Filename: 298-canonical-families.txt Title: Putting family lines in canonical form Author: Nick Mathewson Created: 31-Oct-2018 Status: Open Target: 0.3.6.x
1. Introduction
With ticket #27359, we begin encoding microdescriptor families in memory in a reference-counted form, so that if 10 relays all list the same family, their family only needs to be stored once.

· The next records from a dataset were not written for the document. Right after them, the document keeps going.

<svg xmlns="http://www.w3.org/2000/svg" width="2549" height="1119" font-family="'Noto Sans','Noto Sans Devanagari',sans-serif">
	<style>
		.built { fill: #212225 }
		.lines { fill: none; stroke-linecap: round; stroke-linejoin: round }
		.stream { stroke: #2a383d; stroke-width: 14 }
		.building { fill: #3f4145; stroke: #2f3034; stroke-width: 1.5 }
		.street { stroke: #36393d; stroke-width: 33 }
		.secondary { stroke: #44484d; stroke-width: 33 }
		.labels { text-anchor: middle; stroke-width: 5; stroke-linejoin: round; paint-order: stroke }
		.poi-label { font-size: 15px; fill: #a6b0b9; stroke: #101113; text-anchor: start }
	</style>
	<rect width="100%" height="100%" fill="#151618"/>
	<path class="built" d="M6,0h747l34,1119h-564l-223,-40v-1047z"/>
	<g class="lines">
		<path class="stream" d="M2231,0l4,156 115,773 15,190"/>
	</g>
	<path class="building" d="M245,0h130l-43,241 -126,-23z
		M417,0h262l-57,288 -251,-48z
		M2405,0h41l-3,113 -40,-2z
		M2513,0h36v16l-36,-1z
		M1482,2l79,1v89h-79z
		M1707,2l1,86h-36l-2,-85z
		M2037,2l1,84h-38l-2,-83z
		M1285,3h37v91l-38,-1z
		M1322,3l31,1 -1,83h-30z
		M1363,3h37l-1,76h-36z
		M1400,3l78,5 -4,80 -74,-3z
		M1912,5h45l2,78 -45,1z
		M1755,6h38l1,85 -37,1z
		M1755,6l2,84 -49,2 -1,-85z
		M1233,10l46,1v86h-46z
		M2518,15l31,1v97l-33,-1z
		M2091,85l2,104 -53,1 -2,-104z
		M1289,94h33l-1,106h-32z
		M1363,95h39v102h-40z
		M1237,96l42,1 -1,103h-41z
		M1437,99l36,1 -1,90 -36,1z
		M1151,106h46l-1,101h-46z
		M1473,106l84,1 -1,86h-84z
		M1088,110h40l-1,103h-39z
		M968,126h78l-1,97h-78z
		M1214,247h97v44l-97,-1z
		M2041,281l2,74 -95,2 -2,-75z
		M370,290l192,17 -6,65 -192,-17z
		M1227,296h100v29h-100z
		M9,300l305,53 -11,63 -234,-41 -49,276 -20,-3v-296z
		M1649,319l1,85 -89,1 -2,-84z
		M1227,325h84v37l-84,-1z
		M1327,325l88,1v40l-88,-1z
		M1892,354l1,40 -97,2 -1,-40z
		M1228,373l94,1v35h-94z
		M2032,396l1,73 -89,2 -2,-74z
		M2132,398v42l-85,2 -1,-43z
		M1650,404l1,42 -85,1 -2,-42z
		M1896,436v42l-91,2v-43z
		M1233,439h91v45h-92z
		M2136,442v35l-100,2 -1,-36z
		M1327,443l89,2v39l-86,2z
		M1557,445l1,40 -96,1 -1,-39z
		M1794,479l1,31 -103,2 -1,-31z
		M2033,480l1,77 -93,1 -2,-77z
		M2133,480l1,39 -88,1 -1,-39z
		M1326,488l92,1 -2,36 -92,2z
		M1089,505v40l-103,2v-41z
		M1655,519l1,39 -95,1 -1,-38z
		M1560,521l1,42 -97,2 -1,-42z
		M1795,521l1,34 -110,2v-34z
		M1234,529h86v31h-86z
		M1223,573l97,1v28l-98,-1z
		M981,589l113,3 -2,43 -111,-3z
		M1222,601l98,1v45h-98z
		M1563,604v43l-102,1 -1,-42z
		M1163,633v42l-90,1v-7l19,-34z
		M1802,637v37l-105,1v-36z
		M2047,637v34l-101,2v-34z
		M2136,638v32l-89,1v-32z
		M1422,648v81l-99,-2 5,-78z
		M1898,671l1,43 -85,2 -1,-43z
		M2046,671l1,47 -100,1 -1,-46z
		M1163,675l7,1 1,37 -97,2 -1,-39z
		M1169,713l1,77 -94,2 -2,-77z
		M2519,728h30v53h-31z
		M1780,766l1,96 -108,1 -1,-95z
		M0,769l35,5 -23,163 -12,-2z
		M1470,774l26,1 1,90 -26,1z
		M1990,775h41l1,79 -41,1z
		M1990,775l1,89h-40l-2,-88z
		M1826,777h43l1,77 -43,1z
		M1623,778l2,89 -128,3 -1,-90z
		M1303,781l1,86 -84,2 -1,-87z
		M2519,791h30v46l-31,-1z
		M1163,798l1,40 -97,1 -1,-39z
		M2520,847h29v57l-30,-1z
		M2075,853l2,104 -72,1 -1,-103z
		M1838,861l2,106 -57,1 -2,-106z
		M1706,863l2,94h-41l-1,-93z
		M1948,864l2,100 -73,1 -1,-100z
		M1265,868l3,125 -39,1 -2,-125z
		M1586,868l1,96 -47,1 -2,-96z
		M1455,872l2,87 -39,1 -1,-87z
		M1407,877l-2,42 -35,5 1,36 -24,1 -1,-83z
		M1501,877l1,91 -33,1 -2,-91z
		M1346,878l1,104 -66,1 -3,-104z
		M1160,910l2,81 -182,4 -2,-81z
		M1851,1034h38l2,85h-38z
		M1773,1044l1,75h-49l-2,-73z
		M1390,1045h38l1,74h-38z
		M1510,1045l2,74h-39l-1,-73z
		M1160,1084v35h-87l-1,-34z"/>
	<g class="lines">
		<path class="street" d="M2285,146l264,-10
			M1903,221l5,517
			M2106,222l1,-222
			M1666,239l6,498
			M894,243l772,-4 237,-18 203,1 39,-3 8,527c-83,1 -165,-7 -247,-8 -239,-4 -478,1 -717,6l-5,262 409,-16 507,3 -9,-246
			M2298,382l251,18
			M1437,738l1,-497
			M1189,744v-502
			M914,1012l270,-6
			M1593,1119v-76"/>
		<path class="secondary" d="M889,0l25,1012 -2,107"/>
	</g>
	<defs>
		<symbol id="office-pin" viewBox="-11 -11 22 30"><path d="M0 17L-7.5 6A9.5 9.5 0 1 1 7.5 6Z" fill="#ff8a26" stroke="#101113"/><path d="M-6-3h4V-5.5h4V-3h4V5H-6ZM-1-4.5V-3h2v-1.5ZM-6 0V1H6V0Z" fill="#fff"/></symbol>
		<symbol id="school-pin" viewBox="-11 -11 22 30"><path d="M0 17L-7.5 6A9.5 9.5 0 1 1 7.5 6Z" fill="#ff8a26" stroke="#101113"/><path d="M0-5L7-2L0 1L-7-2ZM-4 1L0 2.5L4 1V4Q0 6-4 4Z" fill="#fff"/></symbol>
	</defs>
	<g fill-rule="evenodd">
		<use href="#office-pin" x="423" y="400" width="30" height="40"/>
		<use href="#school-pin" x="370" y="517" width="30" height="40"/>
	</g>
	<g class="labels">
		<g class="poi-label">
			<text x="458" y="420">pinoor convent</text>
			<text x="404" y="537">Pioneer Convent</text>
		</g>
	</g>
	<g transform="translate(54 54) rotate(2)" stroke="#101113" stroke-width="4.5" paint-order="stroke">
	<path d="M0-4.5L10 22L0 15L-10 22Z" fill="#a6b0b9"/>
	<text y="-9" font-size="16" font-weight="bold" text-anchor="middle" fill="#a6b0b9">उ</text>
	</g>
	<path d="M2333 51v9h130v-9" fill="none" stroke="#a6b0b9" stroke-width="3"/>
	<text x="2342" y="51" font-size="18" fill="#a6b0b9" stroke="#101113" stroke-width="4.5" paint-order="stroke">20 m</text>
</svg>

For large families, this has the potential to save a lot of RAM -- but only if the families are the same across those relays.
Right now, family lines are often encoded in different ways, and placed into consensuses and microdescriptor lines in whatever format the relay reported.
This proposal describes an algorithm that authorities should use while voting to place families into a canonical format.
This algorithm is forward-compatible, so that new family line formats can be supported in the future.
2. The canonicalizing algorithm
To make a the family listed in a router descriptor canonical:
For all entries of the form $hexid=name or $hexid~name, remove the =name or ~name portion.
Remove all entries of the form $hexid, where hexid is not 40 hexadecimal characters long.
If an entry is a valid nickname, put it into lower case.
If an entry is a valid $hexid, put it into upper case.
If there are any entries, add a single $hexid entry for the relay in question, so that it is a member of its own family.
Sort all entries in lexical order.
Remove duplicate entries.
Note that if an entry is not of the form "nickname", "$hexid", "$hexid=nickname" or "$hexid~nickname", then it will be unchanged: this is what makes the algorithm forward-compatible.
3. When to apply this algorithm
We allocate a new consensus method number. When building a consensus using this method or later, before encoding a family entry into a microdescriptor, the authorities should apply the algorithm above.
Relay MAY apply this algorithm to their own families before publishing them. Unlike authorities, relays SHOULD warn about unrecognized family items.